• [ÉNONCÉ 1]: D'après l'entretien, de quelle revue Olivier Mongin est-il le directeur ?

------ TEXTE DU DOCUMENT ------

Olivier Mongin : "on croyait le monde illimité : c'est une illusion"

Par Propos recueillis par Valérie Segond  |   |  926  mots
Dans notre série d'été Visions de l'après-crise, "La Tribune" a interrogé Olivier Mongin, directeur de la revue "Esprit ". Cet essayiste, historien et philosophe de formation explique que l'avenir se joue autant au niveau de la métropole qu'à celui de la coordination mondiale.

"Le monde ne sera plus jamais comme avant" a dit Nicolas Sarkozy. Partagez vous ce pronostic ?

La crise n'a pas tant été un déclencheur de changements à venir qu'un révélateur de mutations structurelles profondes déjà anciennes. Comme les événements de 1989 ou de 2001, la crise de 2008 a cristallisé les importantes transformations qui sont à l'origine de la violence du choc que le monde connaît. Parmi celles-ci, il y a celles qui étaient déjà à l'?uvre lors de la crise des années trente, en particulier l'autorégulation par le marché, qui s'est avérée un leurre. Ou encore l'explosion du crédit aux ménages venue compenser la faiblesse des gains salariaux qui n'ont pas suivi les gains de productivité. Dans notre système économique, le crédit à destination d'une population peu solvable a remplacé les hausses de salaires. Et puis, il y a les phénomènes propres à cette crise. D'abord, le nouveau régime de croissance du post-fordisme où la concurrence entre salariés se joue à l'échelle de la planète, pesant d'autant plus sur leur évolution. Et surtout l'interdépendance généralisée des acteurs et des économies. Il existe une fluidité inédite des décisions qui amplifie à l'extrême les mouvements de l'économie, et partant ses déséquilibres et ses ajustements.

Où donc classez vous la crise écologique ?

C'est en effet un phénomène très particulier, car c'est une crise de rareté dans un monde de surabondance de liquidités. Et à ce titre, la crise est tout à fait singulière. D'un côté, l'économie numérique portée par les nouvelles technologies a créé l'illusion d'un monde illimité, où tout devient possible. De même, la finance a démultiplié les possibles en titrisant les nouveaux crédits. Dès lors, pourquoi attacher de l'importance à la solvabilité de ses clients si l'on cède immédiatement les crédits que l'on vient de leur accorder ? En clair, le numérique comme la finance ont brouillé notre rapport au réel : sans le faire disparaître, ils l'ont dévalorisé. De l'autre, la raréfaction des énergies fossiles comme des matières premières agricoles et minières est venue nous rappeler brutalement que le monde est fini, car les ressources terrestres sont limitées. Le caractère illimité du monde virtuel comme du monde financier n'est donc qu'une illusion, nous dit la crise. C'est une prise de conscience fondamentale : le choc vient de cette confrontation qui surgit avec la violence d'un boomerang.

------ DONNÉES FOURNIES ------

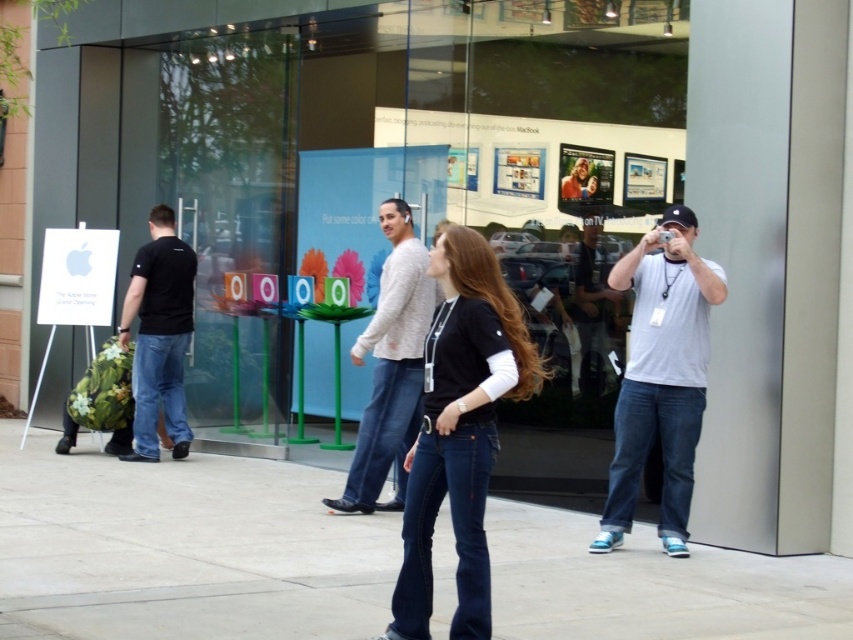
Is smooth concrete pavement at center closer to camera compared to black matte t-shirt at left?

Yes, it is in front of black matte t-shirt at left.

Is point (184, 554) farther from camera compared to point (187, 269)?

That is False.

Is point (279, 625) positioned after point (148, 285)?

That is False.

This screenshot has height=640, width=853. Find the location of `smooth concrete pavement at center`. smooth concrete pavement at center is located at coordinates (183, 548).

Identify the location of light gray sweater at center. (390, 365).

Does light gray sweater at center come in front of black matte t-shirt at left?

Yes, light gray sweater at center is in front of black matte t-shirt at left.

Does point (395, 280) lie behind point (146, 266)?

No, it is not.

The width and height of the screenshot is (853, 640). Find the location of `light gray sweater at center`. light gray sweater at center is located at coordinates (390, 365).

Who is taller, denim jeans at center or white cotton t-shirt at right?

white cotton t-shirt at right is taller.

Is point (462, 522) more distant than point (671, 344)?

No, it is not.

I want to click on denim jeans at center, so click(x=460, y=429).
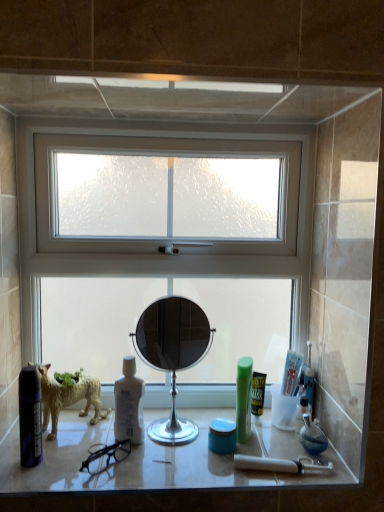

------

• [ÉNONCÉ 2]: Dans les enregistrements, partez du début et arrêtez-vous après la ligne qui contient « Identify the location ». Recopiez ces lignes en substituant « viewer » à « camera », sans rien modifier d'autre et en omettant les images.

• [RÉPONSE 1]: Il est le directeur de la revue « Esprit ».

• [RÉPONSE 2]:
Is smooth concrete pavement at center closer to viewer compared to black matte t-shirt at left?

Yes, it is in front of black matte t-shirt at left.

Is point (184, 554) farther from viewer compared to point (187, 269)?

That is False.

Is point (279, 625) positioned after point (148, 285)?

That is False.

This screenshot has height=640, width=853. Find the location of `smooth concrete pavement at center`. smooth concrete pavement at center is located at coordinates (183, 548).

Identify the location of light gray sweater at center. (390, 365).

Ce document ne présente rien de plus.